Chapman recommends having content stored as discreet learning objects, such as a paragraph of text, a chart, or a diagram. These are then linked together in different ways to create courseware for different learner groups. But without appropriate context, this content just becomes corporate speak. Without context to give the content meaning (“Let me put that into context for you”), the learner must figure out what's important and how to apply it in her work. This is neither efficient nor effective. It's not efficient because it may be difficult for the learner to connect the content with her work, which will make the learning esoteric and difficult. More importantly, it's not effective because you are leaving it to the learner to determine what's important. If the organization has a strategic need for the training, then you need to design the training to ensure the learner recognizes that strategy. Without that, chances are slim that the learner will integrate the content in ways that meet the organization's strategic goals.

Can Learning Objects Capture and Maintain Expert Knowledge? Is it important to capture and maintain expert knowledge? Absolutely. However, I would not use learning objects for this purpose. Chapman seems to want subject-matter experts (SMEs) to just upload documents they use in the normal course of their jobs. These are rarely good teaching tools. Teaching tools need to be carefully thought out and structured to show key points and then explain those points. Just tossing a document on the LCMS won't teach much.

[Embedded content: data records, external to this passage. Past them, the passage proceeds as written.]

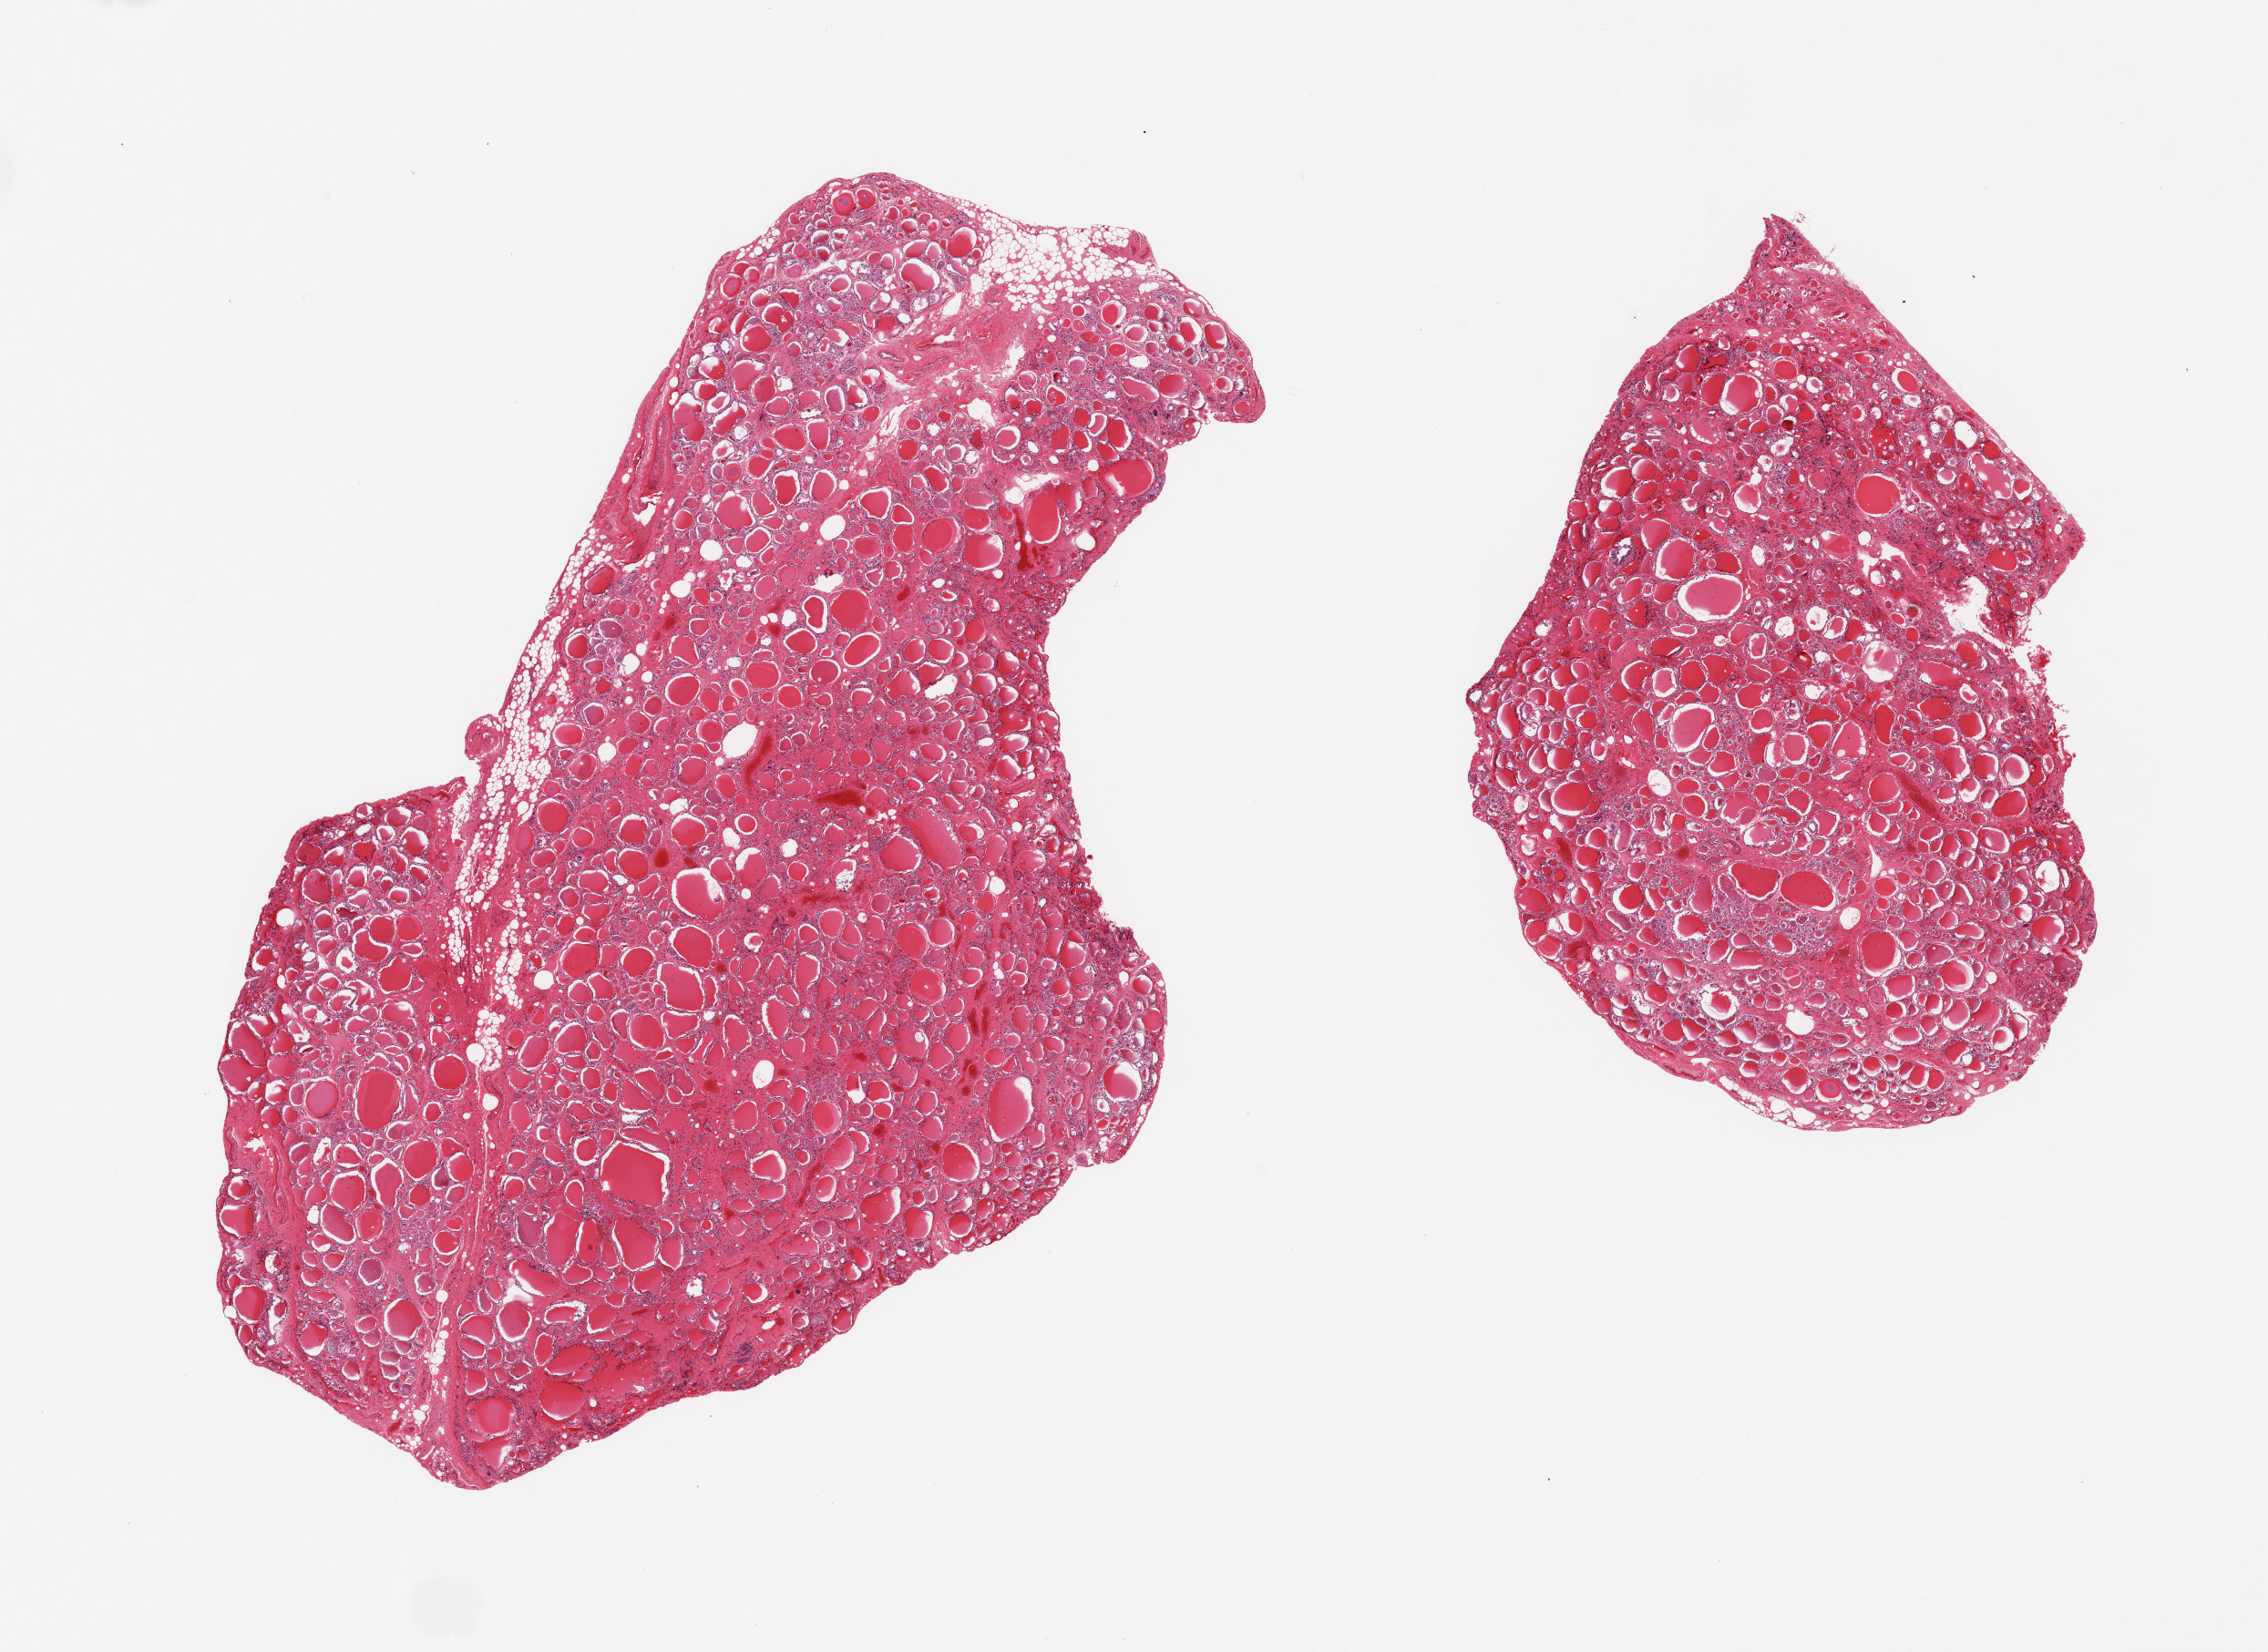
Digitized hematoxylin and eosin (H&E)-stained section — low-resolution overview of the scanned area, about 19.7 x 14.3 mm; PAXgene-fixed, paraffin-embedded tissue; target tissue: thyroid; donor tissue sample.
• pathologist's review note for this sample: 2 pieces; mild interstitial fibrosis, small component of fat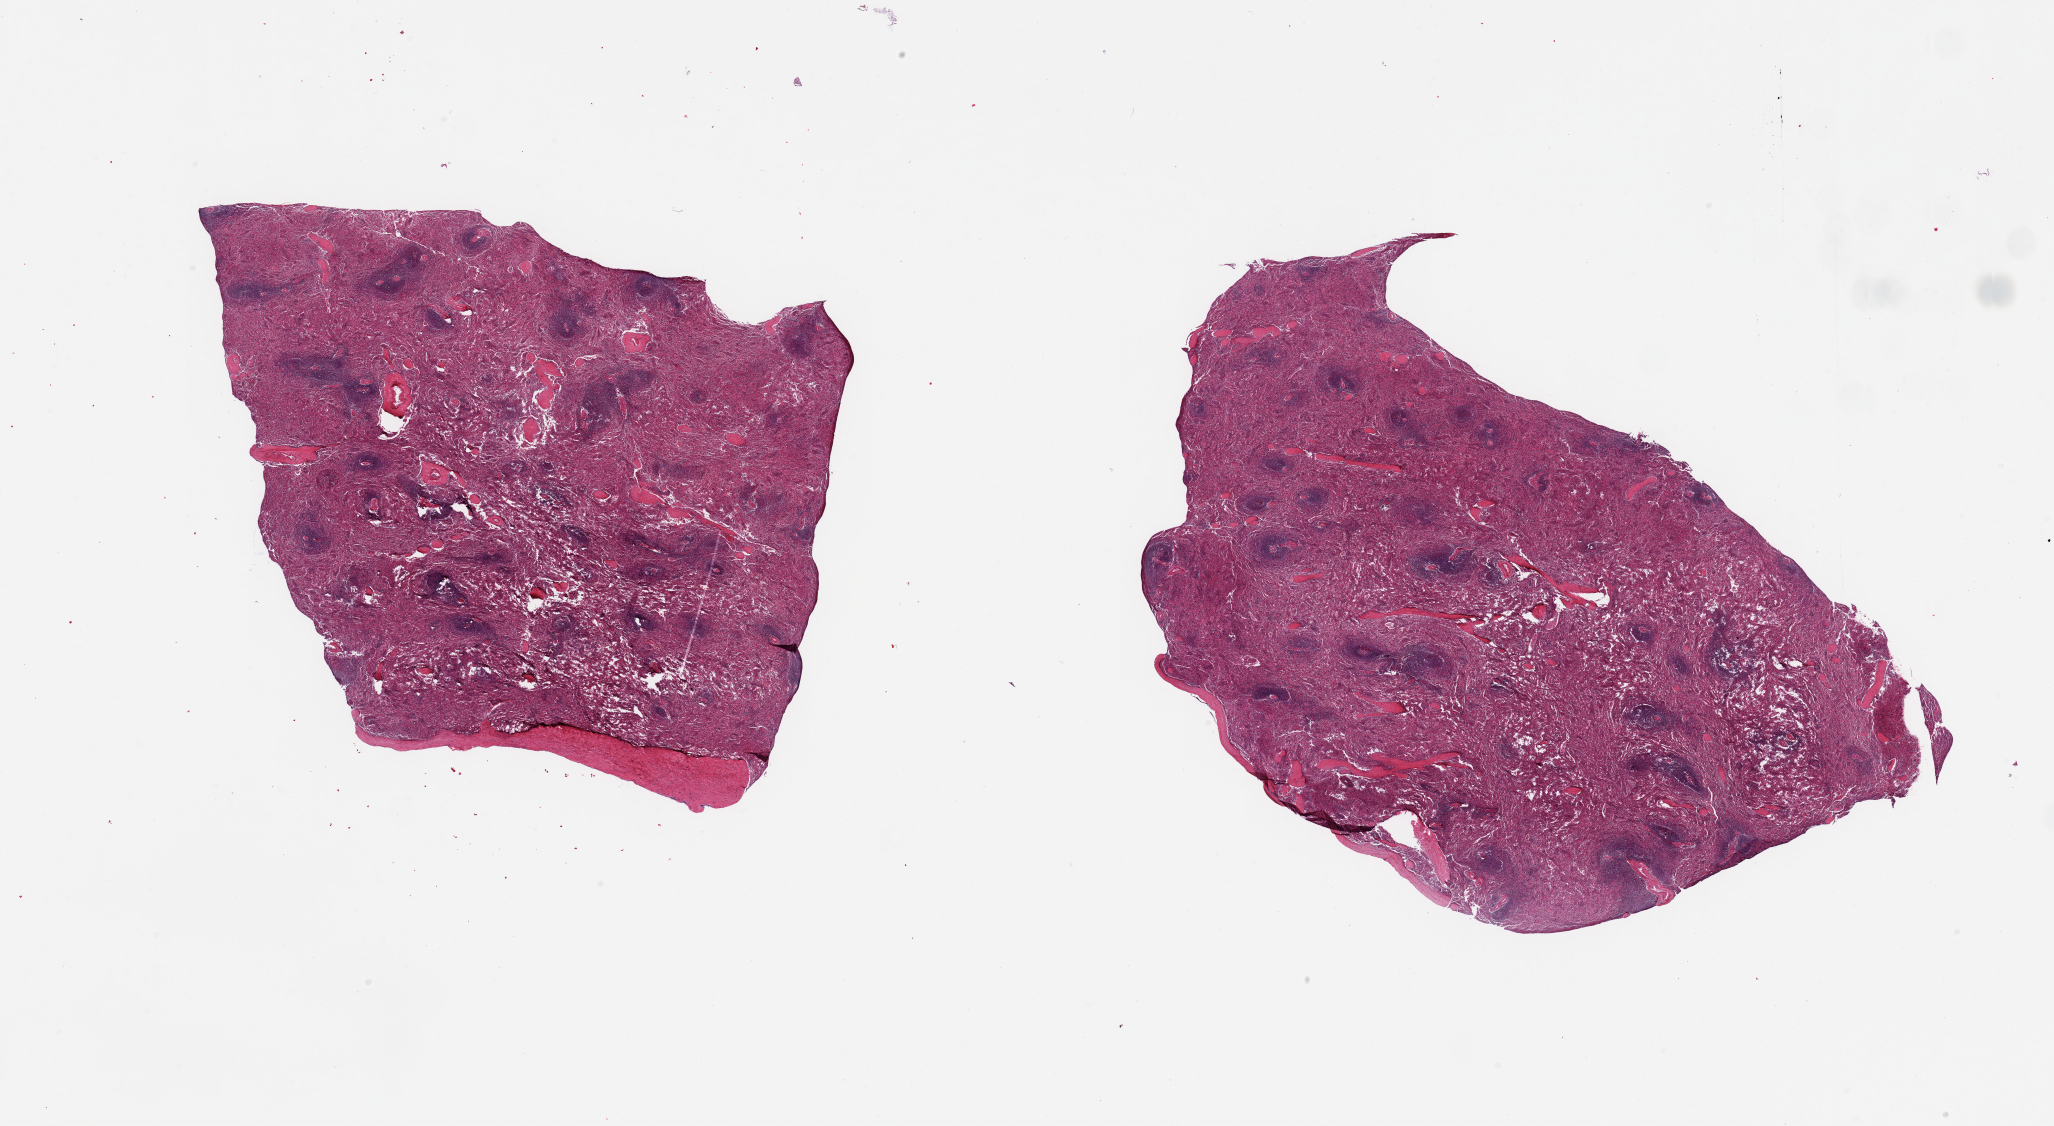
Haematoxylin and eosin whole-slide image, low-resolution overview of the scanned area, about 32.5 x 17.8 mm (from a 20x scan); PAXgene-fixed paraffin-embedded (PFPE) section; sampled site (target tissue): spleen; donor tissue sample. Donor: female.
• reviewer comment on this tissue sample: 2 partly fragmented pieces; capsule present on 1 edge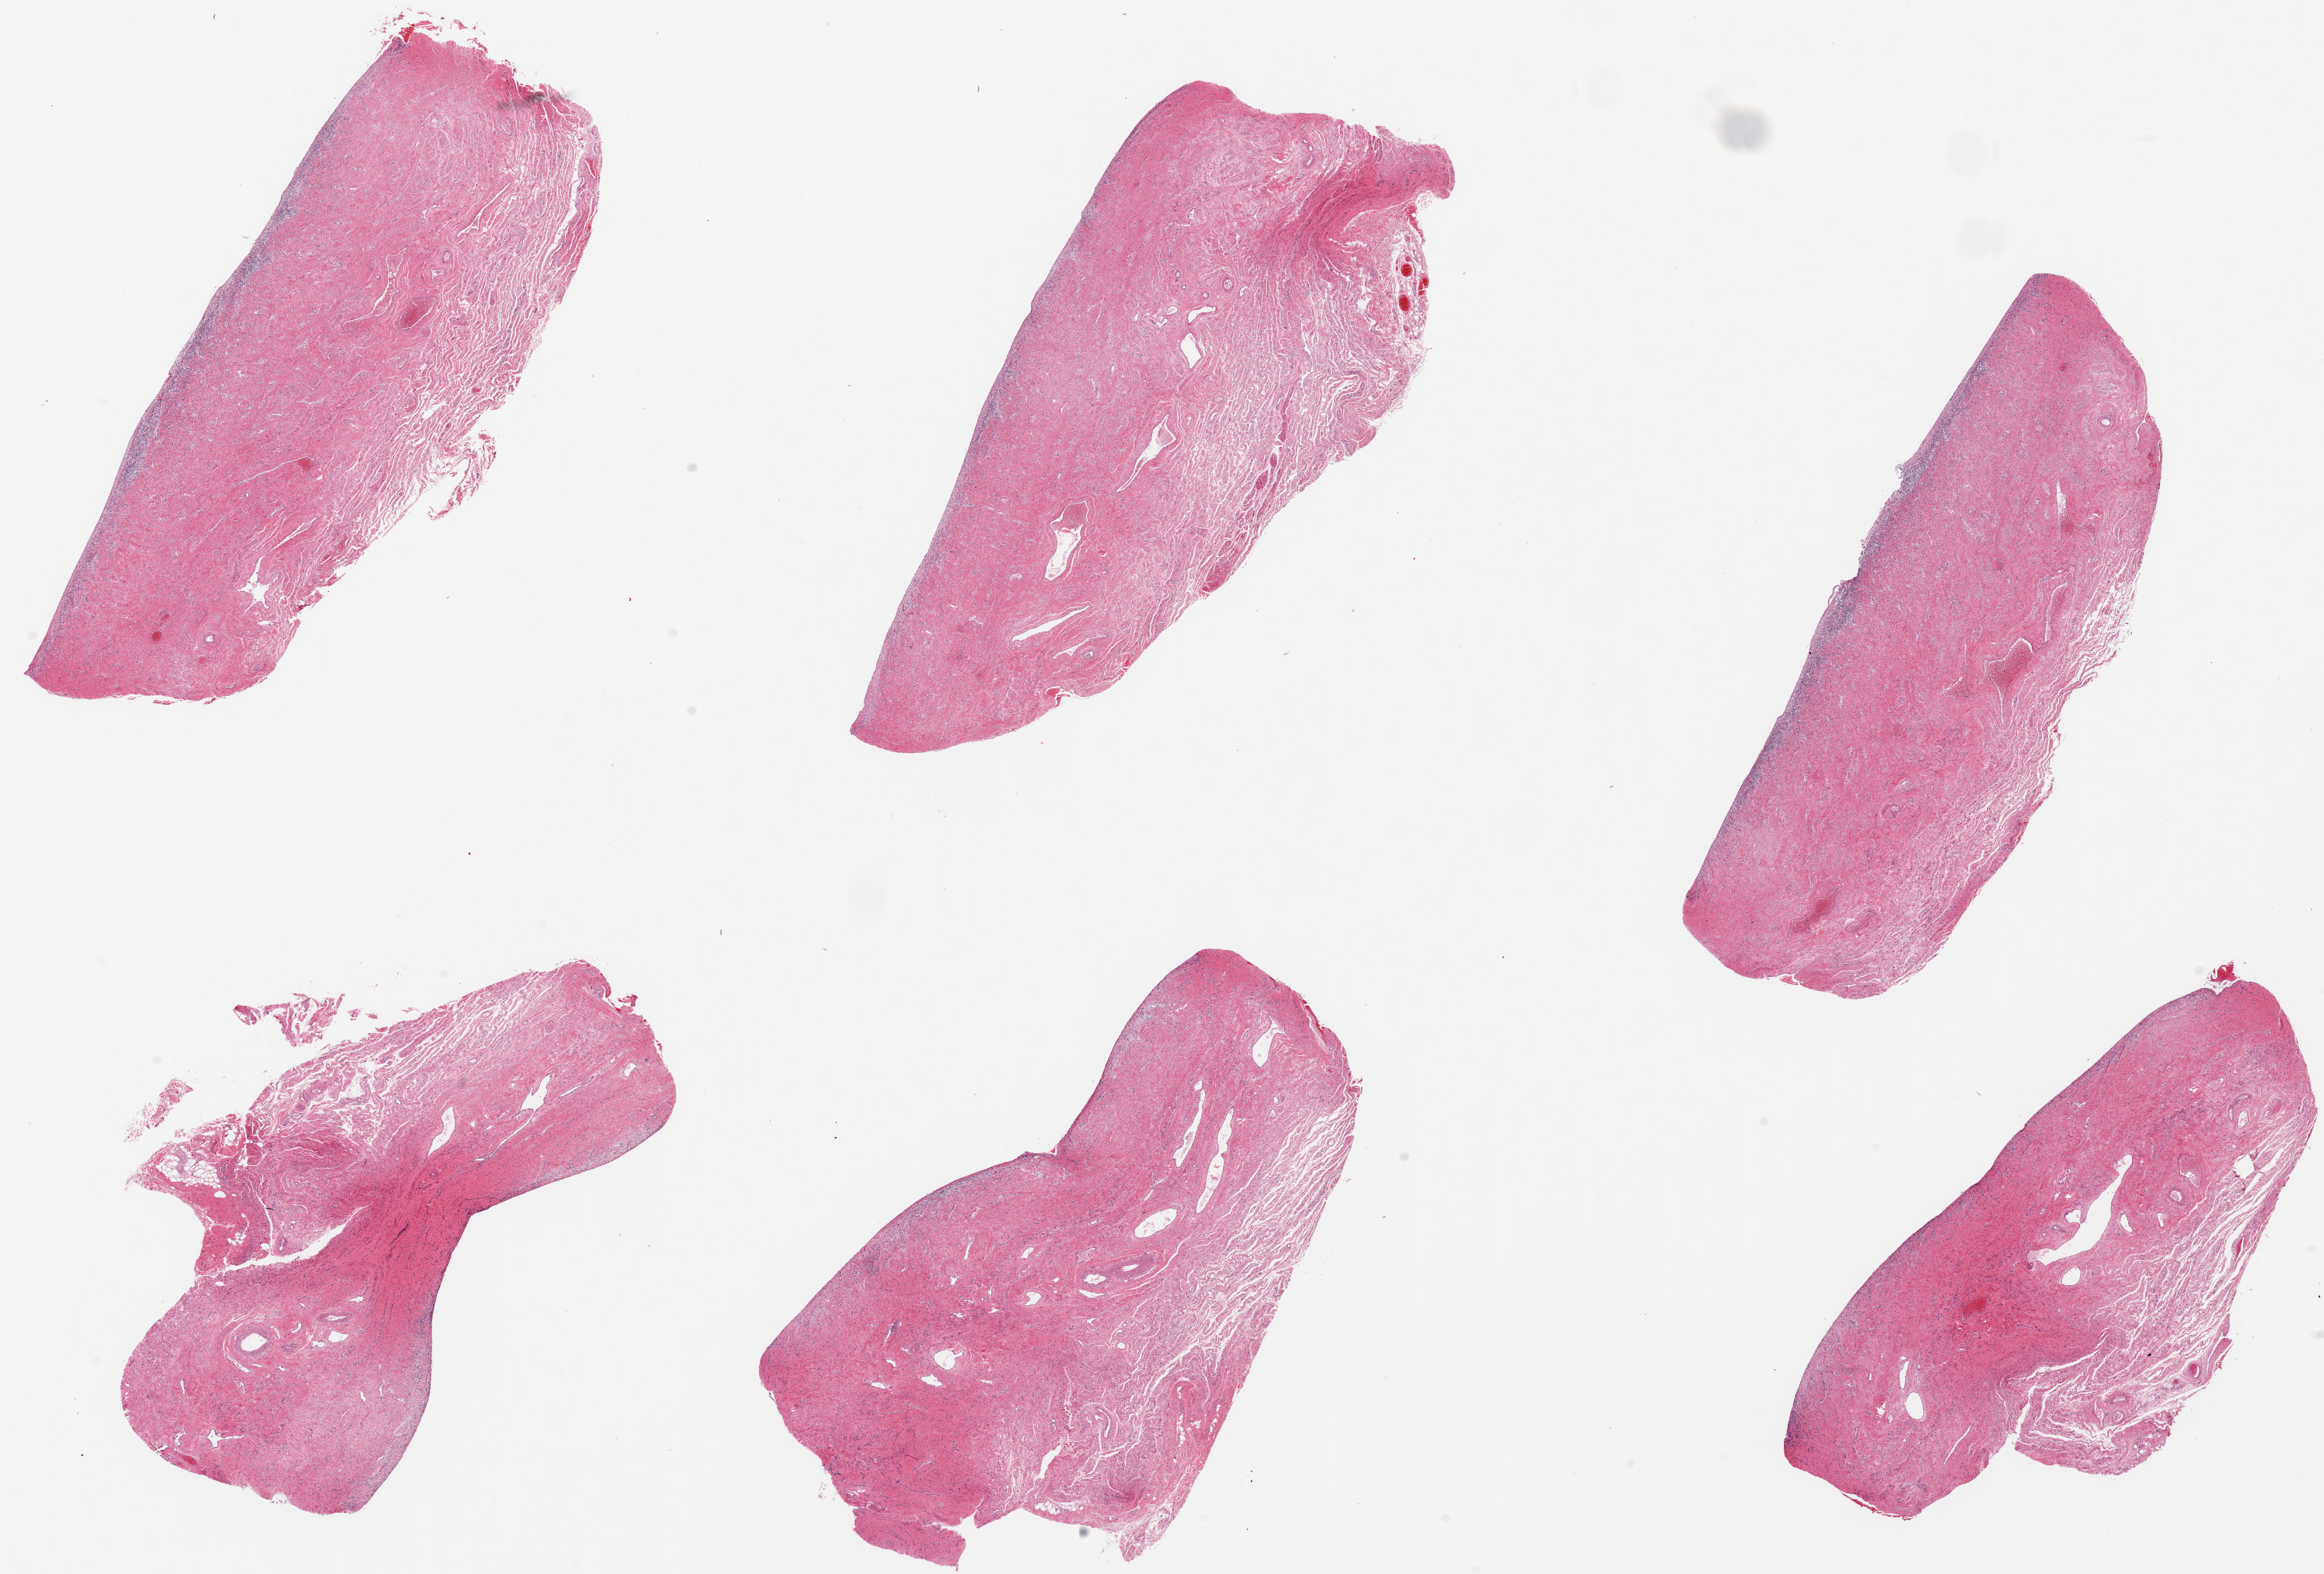
Whole-slide image, H&E stain, brightfield — low-resolution overview of the scanned area, about 27.6 x 18.7 mm; PAXgene-fixed paraffin-embedded (PFPE) section; target tissue: vagina; donor tissue sample. Donor sex: female.
- pathologist's review note for this sample: 6 pieces. up to 8x2mm; Specimens represent only fibromuscular wall; epithelium is absent, sloughed? Chronic inflammation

Further, if you ask SMEs to actually create proper teaching in their learning objects, then you require SMEs to be instructional designers. It's better to make use of your SMEs by creating a two-way conduit for open communication with learners. Have SMEs maintain a blog whereby other SMEs can correct each others' comments, share current thinking, respond to learners' clarifying questions, and so on. We can often make SMEs into helpful teachers by having them answer questions from learners. But please, be very careful in assuming all SMEs can teach.

Often SMEs are not the best teachers. One reason for this is that they have trouble understanding the learner's novice perspective. So we should create environments in which learners can ask for clarification. Ultimately, this makes the learner the instructional designer, creating the learning experience he or she needs by asking just the right questions for him or her. SMEs often become stronger teachers when they can interact with learners. To reduce an SME to only posting learning objects removes much of the value that SME can offer learners and the organization.

THE RISK OF CHAPMAN'S VISION (OR “PLEASE, PLEASE DON'T CREATE A CONTENT-CENTRIC LEARNING STRATEGY”)

I hope I have shown the importance of thinking about context and the quality of training, not just putting content into a repository for learners to access. This is like giving a learner a library card or access to the Internet and believing your work as a training professional is done. Learners often need more than that—they need courses that teach them how to apply their learning to their work, that show them the value of changing their behavior, and most importantly, that enable them to add increasing value in the most strategic ways for the organization.

Sadly, if you offer training that lacks these characteristics, learners know it. They label it “bad training.” Learners will get through their courses as quickly as possible and take as little of your training as they can. Interestingly, a lot of people want to learn at work. They want to grow and become better at their jobs. If you can't give that to them, they will go somewhere that will. If you offer bad training, you don't just get bad business results, you may end up with turnover problems as well.

Instead, we should seek to create an environment in which training is like my favorite omelet bar. Not only is the omelet made for me and with my needs in mind, but it is also so enticing and so delicious that I can't help but come back for another helping—and I won't be looking for a new restaurant any time soon.